▶ _Set task A_: Print the passage on finance and net zero from "Moderated by Zanny" to "a special address.", word for word.

Home > News > Corporate & investment banking > Sustainable finance > The power of collective action: how the financial industry can help the world transition to net zero
COP26 is set to bring collective action on climate change, with finance in a lead role.

Moderated by Zanny Minton Beddoes, Editor-in-Chief of The Economist, “The Power of Collective Action: The Role of the Financial Industry in Transitioning the World to Net Zero” was the topic of a panel discussion where guests and representatives of the Glasgow Financial Alliance for Net Zero (GFANZ), Bill Winters, Group CEO of Standard Chartered, Amanda Blanc, Group CEO of Aviva Plc and Oliver Bäte, Group CEO of Allianz SE, debated the magnitude of the challenge before us. They also were joined by Mark Carney, UN Special Envoy for Climate Action and Finance and Prime Minister Johnson’s Finance Adviser for COP26 and Chair of the Glasgow Financial Alliance for Net Zero (GFANZ), in a special address.

Representing more than 250 financial firms responsible for assets of over USD88 trillion, GFANZ shows that1 there is substantial support in the financial sector in battling climate change. Indeed, at the start of 2020, the assets dedicated to net zero were 5 trillion dollars, now they are at  90 trillion dollars.

▶ _Set task B_: Return each line of the rows below that contains the string "time".

▶ _Data for the task_:
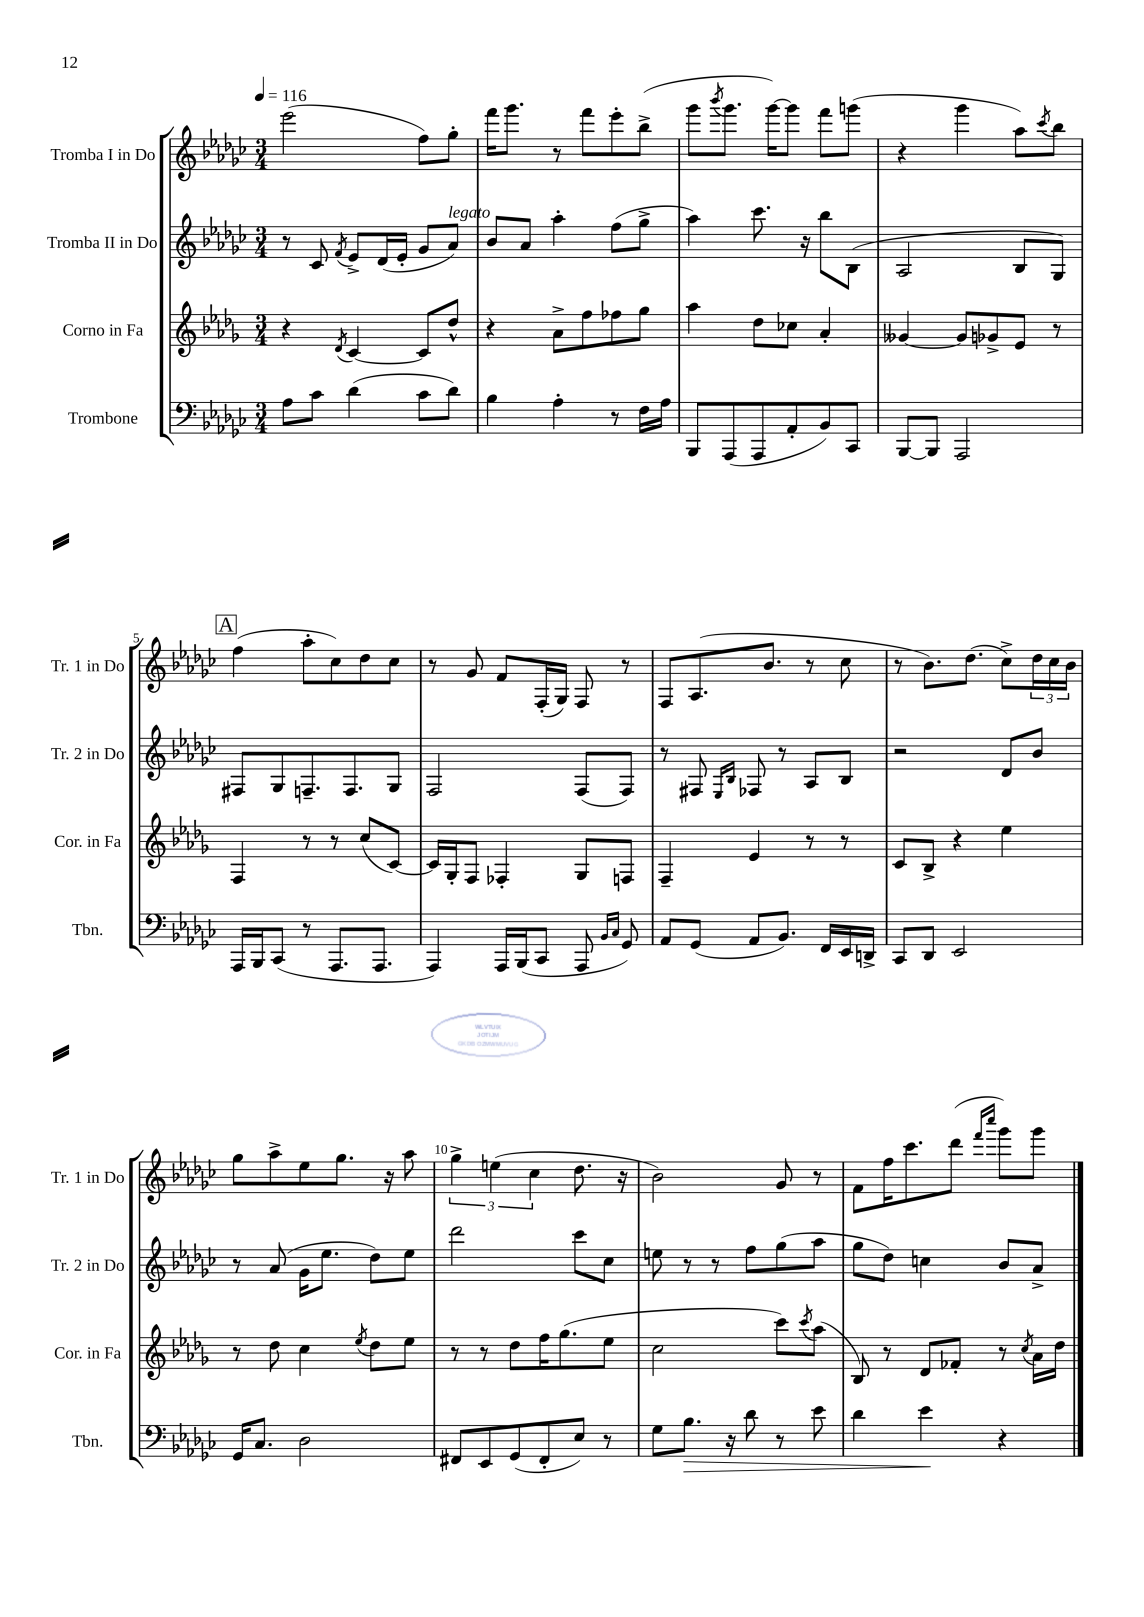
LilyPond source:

<<
\new StaffGroup <<
\new Staff = "s0" \with { instrumentName = "Tromba I in Do" shortInstrumentName = "Tr. 1 in Do" } {
    \clef treble \key ges \major \numericTimeSignature \time 3/4 \tempo 4 = 116
    ees'''2( f''8) ges''8-. |
    f'''16 ges'''8. r8 f'''8 ees'''8-. bes''8->( |
    ges'''8 \acciaccatura { bes'''8 } ges'''8. ges'''16~) ges'''8 f'''8 g'''8( |
    r4 ges'''4 aes''8) \acciaccatura { ces'''8 } bes''8 |
    \mark \markup { \box "A" } f''4( aes''8-. ces''8) des''8 ces''8 |
    r8 ges'8 f'8 f16-.( ges16) f8 r8 |
    f8 aes8.( bes'8. r8 ces''8 |
    r8 bes'8.) des''8.( ces''8->) \tuplet 3/2 { des''16 ces''16 bes'16 } |
    ges''8 aes''8-> ees''8 ges''8. r16 aes''8 |
    \tuplet 3/2 { ges''4-> e''4( ces''4 } des''8. r16 |
    bes'2) ges'8 r8 |
    f'8 f''16 ces'''8. des'''8( \grace { f'''16 ces''''16 } ges'''8) ges'''8 \bar "|." |
}
\new Staff = "s1" \with { instrumentName = "Tromba II in Do" shortInstrumentName = "Tr. 2 in Do" } {
    \clef treble \key ges \major \numericTimeSignature \time 3/4
    r8 ces'8 \acciaccatura { f'8 } ees'8-> des'16( ees'16-. ges'8 aes'8^\markup { \italic "legato" }) |
    bes'8 aes'8 aes''4-. f''8( ges''8-> |
    aes''4) ces'''8. r16 bes''8 bes8( |
    aes2 bes8 ges8) |
    \mark \markup { \box "A" } fis8 ges8 f8.-- f8. ges8 |
    f2 f8( f8) |
    r8 fis8 \grace { ees16 bes16 } fes8 r8 aes8 bes8 |
    r2 des'8 bes'8 |
    r8 aes'8( ges'16 ees''8. des''8) ees''8 |
    des'''2 ces'''8 ces''8 |
    e''8 r8 r8 f''8 ges''8( aes''8 |
    ges''8 des''8) c''4 bes'8 aes'8-> \bar "|." |
}
\new Staff = "s2" \with { instrumentName = "Corno in Fa" shortInstrumentName = "Cor. in Fa" } {
    \clef treble \key des \major \numericTimeSignature \time 3/4
    r4 \acciaccatura { des'8 } c'4~ c'8 des''8-^ |
    r4 aes'8-> f''8 fes''8 ges''8 |
    aes''4 des''8 ces''8 aes'4-. |
    geses'4~ geses'8 ges'8-> ees'8 r8 |
    \mark \markup { \box "A" } f4 r8 r8 c''8( c'8~) |
    c'16 ges16-. f8 fes4-. ges8 f8 |
    f4-- ees'4 r8 r8 |
    c'8 bes8-> r4 ees''4 |
    r8 des''8 c''4 \acciaccatura { ees''8 } des''8 ees''8 |
    r8 r8 des''8 f''16 ges''8.( ees''8 |
    c''2 c'''8) \acciaccatura { c'''8 } aes''8( |
    bes8) r8 des'8 fes'8-. r8 \acciaccatura { c''8 } aes'16 des''16 \bar "|." |
}
\new Staff = "s3" \with { instrumentName = "Trombone" shortInstrumentName = "Tbn." } {
    \clef bass \key ges \major \numericTimeSignature \time 3/4
    aes8 ces'8 des'4( ces'8 des'8) |
    bes4 aes4-. r8 f16 aes16 |
    bes,,8 aes,,8( aes,,8 aes,8-. bes,8) ces,8 |
    bes,,8~ bes,,8 aes,,2 |
    \mark \markup { \box "A" } aes,,16 bes,,16 ces,8( r8 aes,,8. aes,,8. |
    aes,,4) aes,,16 bes,,16( ces,8 aes,,8 \grace { bes,16 ces16 } ges,8) |
    aes,8 ges,8( aes,8 bes,8.) f,16 ees,16 d,16-> |
    ces,8 des,8 ees,2 |
    ges,16 ces8. des2 |
    fis,8 ees,8 ges,8( fis,8-. ees8) r8 |
    ges8 bes8.\> r16 des'8 r8 ees'8 |
    des'4 ees'4\! r4 \bar "|." |
}
>>
>>
\layout { \context { \Score \override BarNumber.break-visibility = ##(#f #t #t) barNumberVisibility = #(every-nth-bar-number-visible 5) } }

▶ _Complete answer A_:
Moderated by Zanny Minton Beddoes, Editor-in-Chief of The Economist, “The Power of Collective Action: The Role of the Financial Industry in Transitioning the World to Net Zero” was the topic of a panel discussion where guests and representatives of the Glasgow Financial Alliance for Net Zero (GFANZ), Bill Winters, Group CEO of Standard Chartered, Amanda Blanc, Group CEO of Aviva Plc and Oliver Bäte, Group CEO of Allianz SE, debated the magnitude of the challenge before us. They also were joined by Mark Carney, UN Special Envoy for Climate Action and Finance and Prime Minister Johnson’s Finance Adviser for COP26 and Chair of the Glasgow Financial Alliance for Net Zero (GFANZ), in a special address.

▶ _Complete answer B_:
    \clef treble \key ges \major \numericTimeSignature \time 3/4 \tempo 4 = 116
    \clef treble \key ges \major \numericTimeSignature \time 3/4
    \clef treble \key des \major \numericTimeSignature \time 3/4
    \clef bass \key ges \major \numericTimeSignature \time 3/4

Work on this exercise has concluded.